Donald Lee Stark, of Waterloo, Iowa, a stockbroker currently registered with Stifel, Nicolaus & Company, Incorporated, has been fined $5,000.00 and suspended from associating with any Financial Industry Regulatory Authority (FINRA) member in any capacity based upon consenting to findings that he effected trades in a customer’s account without the customer’s consent. Letter of Acceptance, Waiver and Consent, No. 2017053310601 (June 15, 2017).

According to the AWC, between March of 2015 and August of 2016, discretion had been exercised by Stark in elderly customer EC’s account, where in sixteen circumstances Stark effected the purchase of equities and on eight circumstances he sold EC’s holdings. The AWC stated that EC had verbal discussions with Stark in reference to management of EC’s account; however, EC never provided written authorization that warranted EC’s exercise of discretion. Moreover, the customer’s account was not approved by the firm for registered representatives to place trades on a discretionary basis. Consequently, FINRA found that Stark’s conduct was violative of FINRA Rule 2010 and NASD Rule 2510(b).

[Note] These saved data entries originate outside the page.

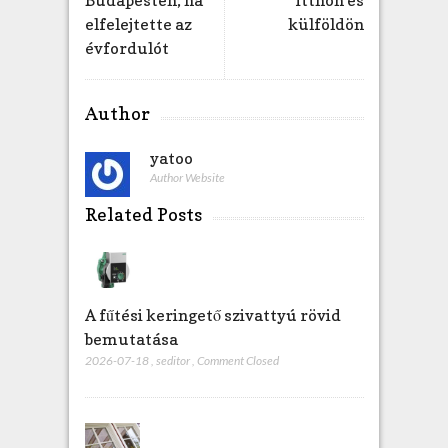
h
elfelejtette az
külföldön
e
évfordulót
z
Author
yatoo
Author Website
Related Posts
A fűtési keringető szivattyú rövid
bemutatása
2026-07-18
,
seditor
,
Comment Closed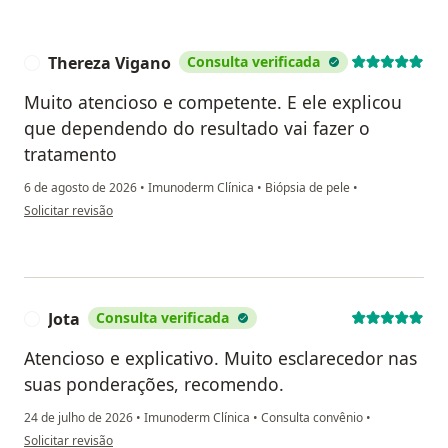
Thereza Vigano
Consulta verificada
T
Muito atencioso e competente. E ele explicou
que dependendo do resultado vai fazer o
tratamento
6 de agosto de 2026
•
Imunoderm Clínica
•
Biópsia de pele
•
na opinião do utilizador Thereza Vigano
Solicitar revisão
Jota
Consulta verificada
J
Atencioso e explicativo. Muito esclarecedor nas
suas ponderações, recomendo.
24 de julho de 2026
•
Imunoderm Clínica
•
Consulta convênio
•
na opinião do utilizador Jota
Solicitar revisão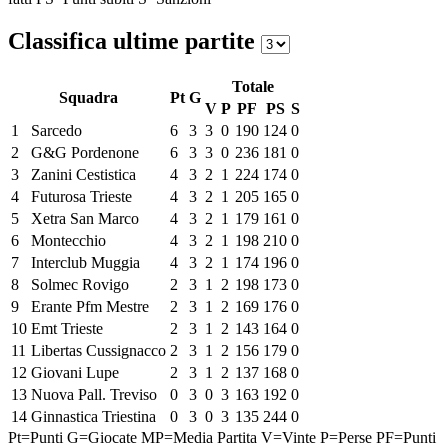
Classifica ultime partite
Totale
Squadra
Pt
G
V
P
PF
PS
S
1
Sarcedo
6
3
3
0
190
124
0
2
G&G Pordenone
6
3
3
0
236
181
0
3
Zanini Cestistica
4
3
2
1
224
174
0
4
Futurosa Trieste
4
3
2
1
205
165
0
5
Xetra San Marco
4
3
2
1
179
161
0
6
Montecchio
4
3
2
1
198
210
0
7
Interclub Muggia
4
3
2
1
174
196
0
8
Solmec Rovigo
2
3
1
2
198
173
0
9
Erante Pfm Mestre
2
3
1
2
169
176
0
10
Emt Trieste
2
3
1
2
143
164
0
11
Libertas Cussignacco
2
3
1
2
156
179
0
12
Giovani Lupe
2
3
1
2
137
168
0
13
Nuova Pall. Treviso
0
3
0
3
163
192
0
14
Ginnastica Triestina
0
3
0
3
135
244
0
Pt=Punti
G=Giocate
MP=Media Partita
V=Vinte
P=Perse
PF=Punti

This is not the first time that Stark has been sanctioned for unauthorized trading. Particularly, Stark has been previously censured and fined $5,000.00 by the National Association of Securities Dealers, Inc., based upon consenting to findings that while associated with Piper, Jaffray & Hopwood, Inc., he placed options transactions in the customer’s investment account despite having lacked the customer’s authorization. (CHI-968-AWC).

Financial Industry Regulatory Authority (FINRA) Public Disclosure reveals that Stark has been identified in two customer initiated investment related disputes containing allegations of his misconduct while employed with Piper Jaffray, Inc., wherein customers collectively requested $179,992.00 in damages based upon allegations that he effected unsuitable investment transactions in their accounts.